Open woriss opened 2 months ago
At the moment it will not aggregate bandwidth, only addr redundancy, but the current implementation was designed with the intent of making bandwidth aggregation easy to add in the future. It's one of the things I have planned for after I split the implementation into a daemon with an API the CLI talks to, so you can dynamically reconfigure the interface (for, e.g., roaming support).
As for multi-link configuration examples, all you need to do is add more addresses to recv_addrs
and peers[i].local_addrs
. You can also add new remote addresses, but it's not necessary.
If we could achieve bandwidth aggregation across multiple links seamlessly facilitating NAT traversal, that would be fantastic. Glorytun might offer some insights in this regard. Additionally, Multipath QUIC is an emerging technology. I suggest considering data stream balancing at the protocol level, leveraging MPTCP/Multipath QUIC, while Centipede focuses on tunneling.
https://multipath-quic.org/ https://github.com/angt/glorytun
I hadn't been thinking of it this way, but in the current implementation there is actually already a generic transport protocol within Centipede. Right now, Centipede actually doesn't inspect the packets it tunnels at all, it just shuttles them between TUN devices on different machines using that generic transport protocol (although this will change very soon so that you can effectively have networks of >2 peers).
I think that, as you say, it would probably be a good idea to cleanly separate the transport and tunneling parts of the code.

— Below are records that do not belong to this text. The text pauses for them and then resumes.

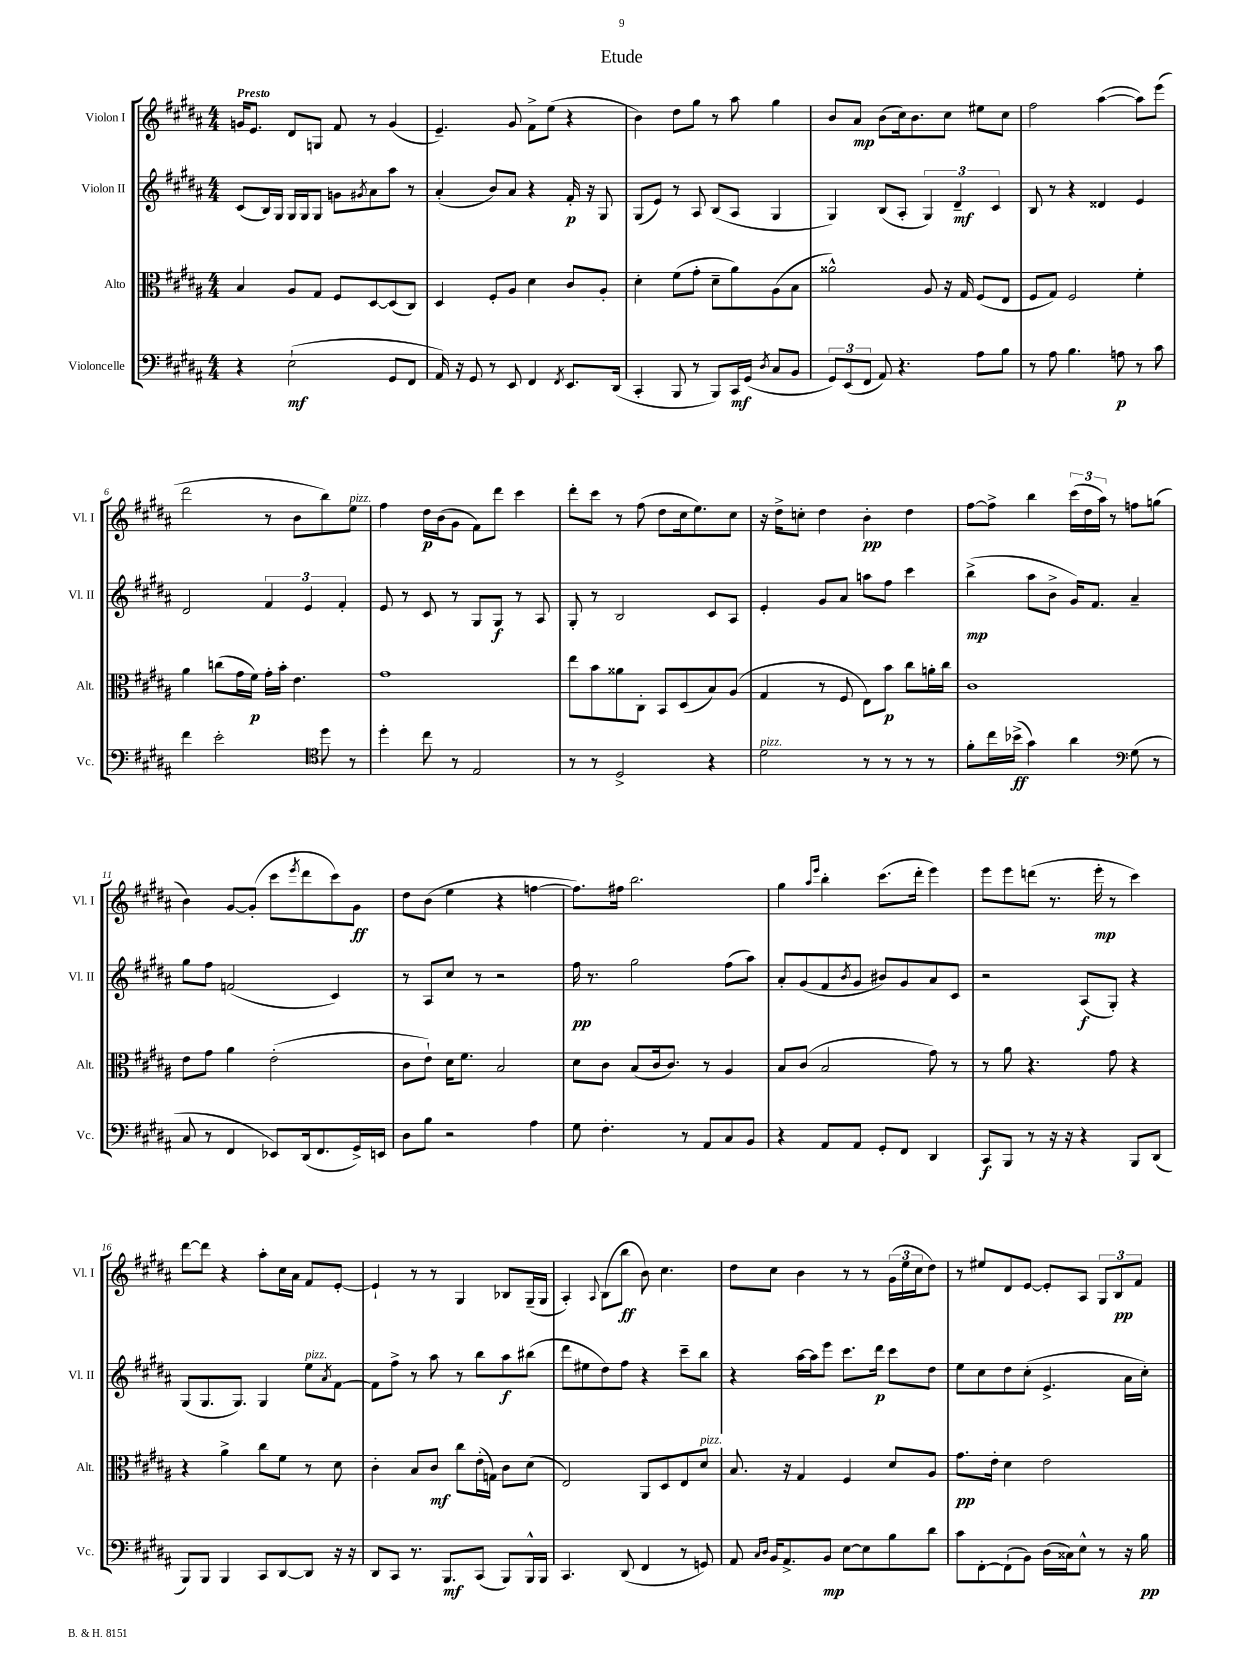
\header { title = "Etude" }
<<
\new StaffGroup <<
\new Staff = "s0" \with { instrumentName = "Violon I" shortInstrumentName = "Vl. I" } {
    \clef treble \key b \major \numericTimeSignature \time 4/4 \tempo "Presto"
    g'16 e'8. dis'8 g8 fis'8 r8 g'4( |
    e'4.--) gis'8 fis'8-> e''8( r4 |
    b'4) dis''8 gis''8 r8 ais''8 gis''4 |
    b'8 ais'8\mp b'8( cis''16) b'8. cis''8 eis''8 cis''8 |
    fis''2 ais''4~( ais''8) e'''8( |
    dis'''2 r8 b'8 b''8) e''8^\markup { \italic "pizz." } |
    fis''4 dis''16\p b'16( gis'8 fis'8) dis'''8 cis'''4 |
    dis'''8-. cis'''8 r8 fis''8( dis''8 cis''16 e''8.) cis''8 |
    r16 dis''16-> c''8-. dis''4 b'4-.\pp dis''4 |
    fis''8~ fis''8-> b''4 \tuplet 3/2 { cis'''16( dis''16 ais''16) } r8 f''8 g''8( |
    b'4) gis'8~ gis'8-.( cis'''8 \acciaccatura { e'''8 } dis'''8 cis'''8) gis'8\ff |
    dis''8 b'8( e''4 r4 f''4~ |
    f''8.) fis''16 b''2. |
    gis''4 \grace { ais''16 e'''16 } b''4-. cis'''8.( dis'''16-. e'''4) |
    e'''8 e'''8 d'''8( r8. e'''16-.\mp r8 cis'''4) |
    dis'''8~ dis'''8 r4 ais''8-. cis''16 ais'16 fis'8 e'8~-. |
    e'4-! r8 r8 gis4 bes8 gis16--( gis16 |
    ais4-.) \appoggiatura { ais8 } b8( b''8\ff b'8) cis''4. |
    dis''8 cis''8 b'4 r8 r8 \tuplet 3/2 { gis'16( e''16 cis''16 } dis''8) |
    r8 eis''8 dis'8 e'8~ e'8-. ais8 \tuplet 3/2 { gis8 b8\pp fis'8 } \bar "|." |
}
\new Staff = "s1" \with { instrumentName = "Violon II" shortInstrumentName = "Vl. II" } {
    \clef treble \key b \major \numericTimeSignature \time 4/4
    cis'8( b16) gis16 gis16 gis16 gis8 g'8 \acciaccatura { gis'8 } ais'8 ais''8 r8 |
    ais'4-.( b'8) ais'8 r4 fis'16-.\p r16 gis8 |
    gis8( e'8) r8 ais8 b8( ais8 gis4 |
    gis4) b8( ais8-. \tuplet 3/2 { gis4) dis'4--\mf cis'4 } |
    b8 r8 r4 disis'4 e'4 |
    dis'2 \tuplet 3/2 { fis'4 e'4 fis'4-. } |
    e'8 r8 cis'8 r8 gis8 gis8\f r8 ais8 |
    gis8-. r8 b2 cis'8 ais8 |
    e'4-. gis'8 ais'8 a''8 fis''8 cis'''4 |
    b''4->\mp( ais''8 b'8-> gis'16) fis'8. ais'4-- |
    gis''8 fis''8 f'2( cis'4) |
    r8 ais8 cis''8 r8 r2 |
    fis''16\pp r8. gis''2 fis''8( ais''8) |
    ais'8-. gis'8( fis'8 \acciaccatura { b'8 } gis'8 bis'8) gis'8 ais'8 cis'8 |
    r2 ais8\f( gis8-.) r4 |
    gis8( gis8. gis8.) gis4 e''8^\markup { \italic "pizz." } \acciaccatura { ais'8 } fis'8~ |
    fis'8 fis''8-> r8 ais''8 r8 b''8 ais''8\f bis''8( |
    dis'''8 eis''8 dis''8) fis''8 r4 cis'''8-- b''8 |
    r4 ais''16~ ais''16 e'''8 cis'''8. dis'''16\p cis'''8 dis''8 |
    e''8 cis''8 dis''8 cis''8-.( e'4.-> ais'16 cis''16-.) \bar "|." |
}
\new Staff = "s2" \with { instrumentName = "Alto" shortInstrumentName = "Alt." } {
    \clef alto \key b \major \numericTimeSignature \time 4/4
    b4 ais8 gis8 fis8 dis8~ dis8( cis8) |
    dis4 fis8-. ais8 dis'4 cis'8 ais8-. |
    dis'4-. fis'8( gis'8-. dis'8-- ais'8) ais8( b8 |
    aisis'2-^) ais8 r16 gis16 fis8( e8 |
    fis8 gis8) fis2 fis'4-. |
    ais'4 c''8( gis'16 fis'16\p) gis'16-. b'16-. e'4. |
    gis'1 |
    e''8 b'8 aisis'8 cis8-. b,8 dis8( b8) ais8( |
    gis4 r8 fis8 e8) b'8\p cis''8 a'16-. cis''16 |
    cis'1 |
    e'8 gis'8 ais'4 e'2-.( |
    cis'8 e'8-!) dis'16 fis'8. b2 |
    dis'8 cis'8 b8( cis'16 cis'8.) r8 ais4 |
    b8 cis'8( b2 gis'8) r8 |
    r8 ais'8 r4. gis'8 r4 |
    r4 ais'4-> cis''8 fis'8 r8 dis'8 |
    cis'4-. b8 cis'8\mf cis''8 e'16-.( g16) cis'8 dis'8( |
    e2) ais,8 dis8 e8 dis'8^\markup { \italic "pizz." } |
    b8. r16 gis4 fis4 dis'8 ais8 |
    gis'8.\pp e'16-. dis'4 e'2 \bar "|." |
}
\new Staff = "s3" \with { instrumentName = "Violoncelle" shortInstrumentName = "Vc." } {
    \clef bass \key b \major \numericTimeSignature \time 4/4
    r4 e2-!\mf( gis,8 fis,8 |
    ais,16) r16 gis,8 r8 e,8 fis,4 \acciaccatura { fis,8 } e,8. dis,16( |
    cis,4-. b,,8 r8 b,,8) cis,16\mf gis,16( \acciaccatura { dis8 } cis8 b,8 |
    \tuplet 3/2 { gis,8) e,8( fis,8 } ais,8) r4. ais8 b8 |
    r8 ais8 b4. a8\p r8 cis'8 |
    fis'4 e'2-. \clef tenor dis''8 r8 |
    dis''4-. cis''8 r8 e2 |
    r8 r8 dis2-> r4 |
    dis'2^\markup { \italic "pizz." } r8 r8 r8 r8 |
    fis'8-. cis''16 bes'16->\ff( gis'4) ais'4 \clef bass gis8( r8 |
    cis8 r8 fis,4 ees,8) dis,16( fis,8. gis,16->) e,16 |
    dis8 b8 r2 ais4 |
    gis8 fis4.-. r8 ais,8 cis8 b,8 |
    r4 ais,8 ais,8 gis,8-. fis,8 dis,4 |
    cis,8\f b,,8 r8 r16 r16 r4 b,,8 dis,8( |
    b,,8) b,,8 b,,4 cis,8 dis,8~ dis,8 r16 r16 |
    dis,8 cis,8 r8. b,,8.\mf cis,8( b,,8) b,,16-^ b,,16 |
    cis,4. dis,8( fis,4 r8 g,8) |
    ais,8 \grace { cis16 dis16 } b,16 ais,8.-> b,8\mp e8~ e8 b8 dis'8 |
    cis'8 fis,8~-. fis,8-!( b,8) dis16( cisis16) e8-^ r8 r16 b16\pp \bar "|." |
}
>>
>>
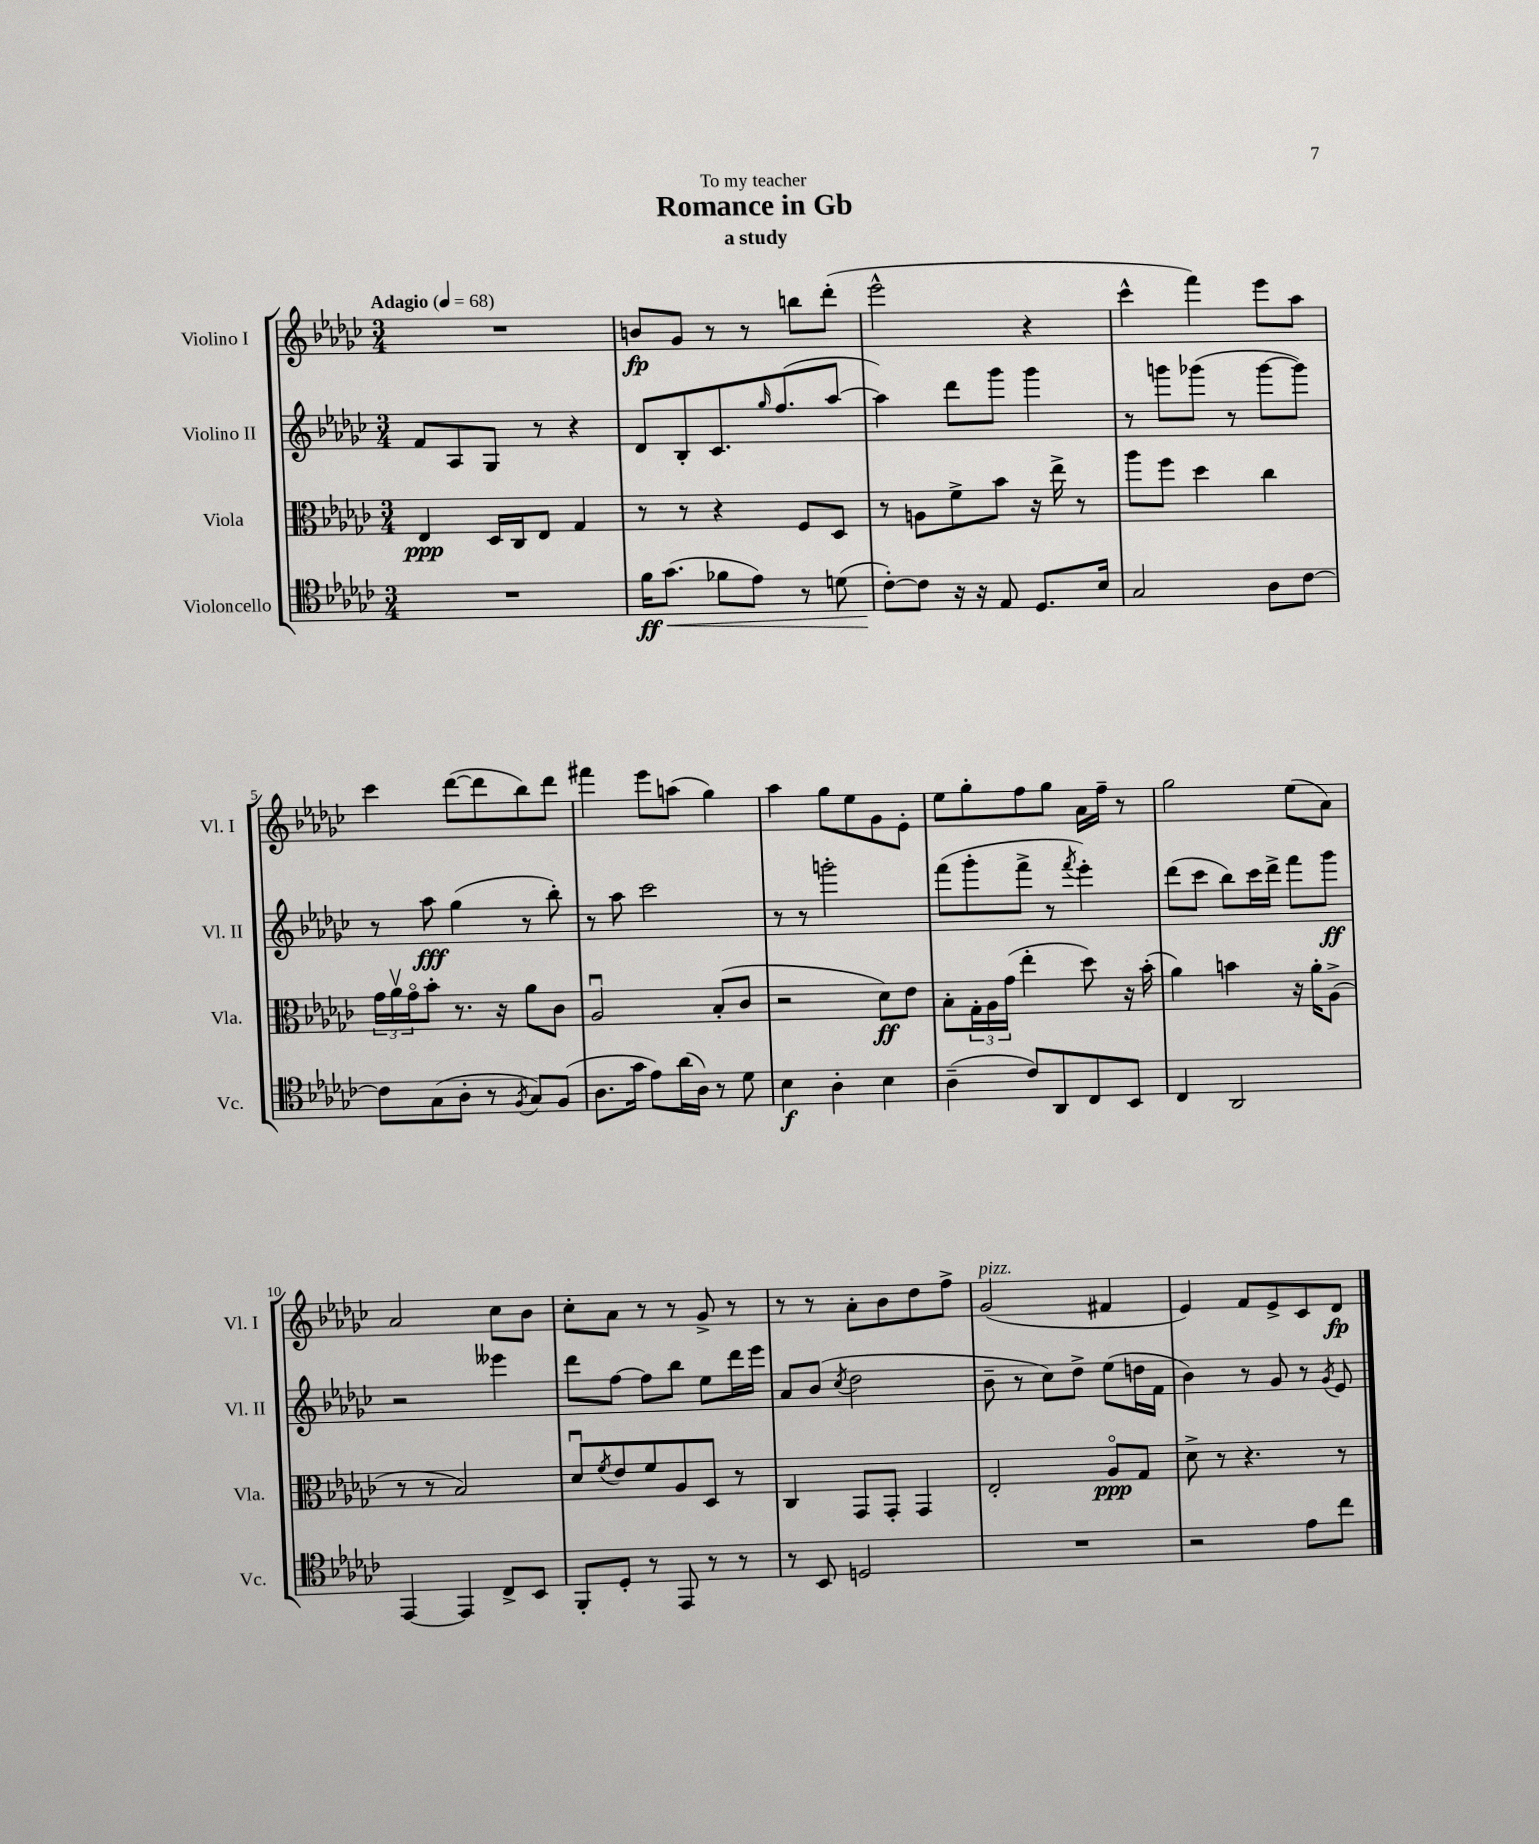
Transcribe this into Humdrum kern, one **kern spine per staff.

**kern	**kern	**kern	**kern
*staff4	*staff3	*staff2	*staff1
*clefC4	*clefC3	*clefG2	*clefG2
*k[b-e-a-d-g-c-]	*k[b-e-a-d-g-c-]	*k[b-e-a-d-g-c-]	*k[b-e-a-d-g-c-]
*M3/4	*M3/4	*M3/4	*M3/4
*MM68	*MM68	*MM68	*MM68
2.r	4E-	8f	2.r
.	.	8A-	.
.	16D-	8G-	.
.	16C-	.	.
.	8E-	8r	.
.	4G-	4r	.
=	=	=	=
16f	8r	8d-	8b
(8.g-	.	.	.
.	8r	8B-'	8g-
8f-	4r	8.c-	8r
8e-)	.	.	8r
.	.	16qqgg-	.
.	.	(8.ff	.
8r	8F	.	8bb
(8d	8D-	[8aa-	(8ddd-'
=	=	=	=
[8c-')	8r	4aa-])	2eee-^^
8c-]	8A	.	.
16r	8f^	8ddd-	.
16r	.	.	.
8E-	8b-	8ggg-	.
8.D-	16r	4ggg-	4r
.	16ee-^	.	.
.	8r	.	.
16B-	.	.	.
=	=	=	=
2G-	8aa-	8r	4ccc-^^
.	8ff	8ggg	.
.	4dd-	(8ggg-	4fff)
.	.	8r	.
8A-	4cc-	[8ggg-	8eee-
[8c-	.	8ggg-])	8aa-
=	=	=	=
8c-]	24g-	8r	4ccc-
.	24a-v	.	.
.	24g-o	.	.
(8G-	8b-'	8aa-	.
8A-'	8.r	(4gg-	([8ddd-
8r	.	.	8ddd-]
.	16r	.	.
8qF	.	.	.
8G-)	8a-	8r	8bb-)
(8F	8c-	8bb-')	8ddd-
=	=	=	=
8.A-	2A-u	8r	4fff#
.	.	8aa-	.
16g-	.	.	.
8e-)	.	2ccc-	8eee-
(16a-	.	.	(8aa
16A-)	.	.	.
8r	(8B-'	.	4gg-)
8d-	8c-	.	.
=	=	=	=
4B-	2r	8r	4aa-
.	.	8r	.
4A-'	.	2ggg'	8gg-
.	.	.	8ee-
4B-	8d-)	.	8g-
.	8e-	.	8e-'
=	=	=	=
(4A-~	8B-'	(8fff	8ee-
.	24G-'	8ggg-'	8gg-'
.	24A-	.	.
.	(24g-	.	.
8c-)	4ee-'	8fff^	8ff
8AA-	.	8r	8gg-
.	.	8qfff	.
8C-	8dd-)	4eee-')	16a-
.	.	.	16ff~
8BB-	16r	.	8r
.	(16b-'	.	.
=	=	=	=
4C-	4a-)	(8ddd-	2gg-
.	.	8ccc-	.
2AA-	4b	8bb-)	.
.	.	16ccc-	.
.	.	16ddd-^	.
.	16r	8fff	(8ee-
.	16a-'	.	.
.	(8A-^	8ggg-	8a-)
=	=	=	=
[4EE-	8r	2r	2a-
.	8r	.	.
4EE-]	2B-)	.	.
8C-^	.	4eee--	8cc-
8BB-	.	.	8b-
=	=	=	=
8FF'	8d-u	8ddd-	8cc-'
.	8qf	.	.
8D-'	8e-	[8ff	8a-
8r	8f	8ff]	8r
8EE-	8A-	8bb-	8r
8r	8D-	8ee-	8g-^
8r	8r	16ddd-	8r
.	.	16eee-	.
=	=	=	=
8r	4C-	8a-	8r
8BB-	.	(8b-	8r
.	.	8qcc-	.
2D	8GG-	2dd-	8a-'
.	8GG-'	.	8b-
.	4GG-	.	8dd-
.	.	.	8ff^
=	=	=	=
2.r	2E-'	8b-~	(2g-
.	.	8r	.
.	.	8cc-)	.
.	.	8dd-^	.
.	8A-o	(8ee-	4f#
.	8G-	16dd	.
.	.	16f	.
=	=	=	=
2r	8d-^	4b-)	4e-)
.	8r	.	.
.	4.r	8r	8f
.	.	8g-	8e-^
8e-	.	8r	8c-
.	.	8qg-	.
8cc-	8r	8e-	8d-
==	==	==	==
*-	*-	*-	*-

I wouldn't be opposed to using an existing multipathing transport protocol, but I'm skeptical of using MPQUIC because (unless I'm misunderstanding) its stream-based nature will introduce unnecessary head-of-line blocking in tunneled connections.
Does this project allow for the aggregation of bandwidth across multiple links, thus enhancing stability and bandwidth? Are there examples of multi-link configurations available?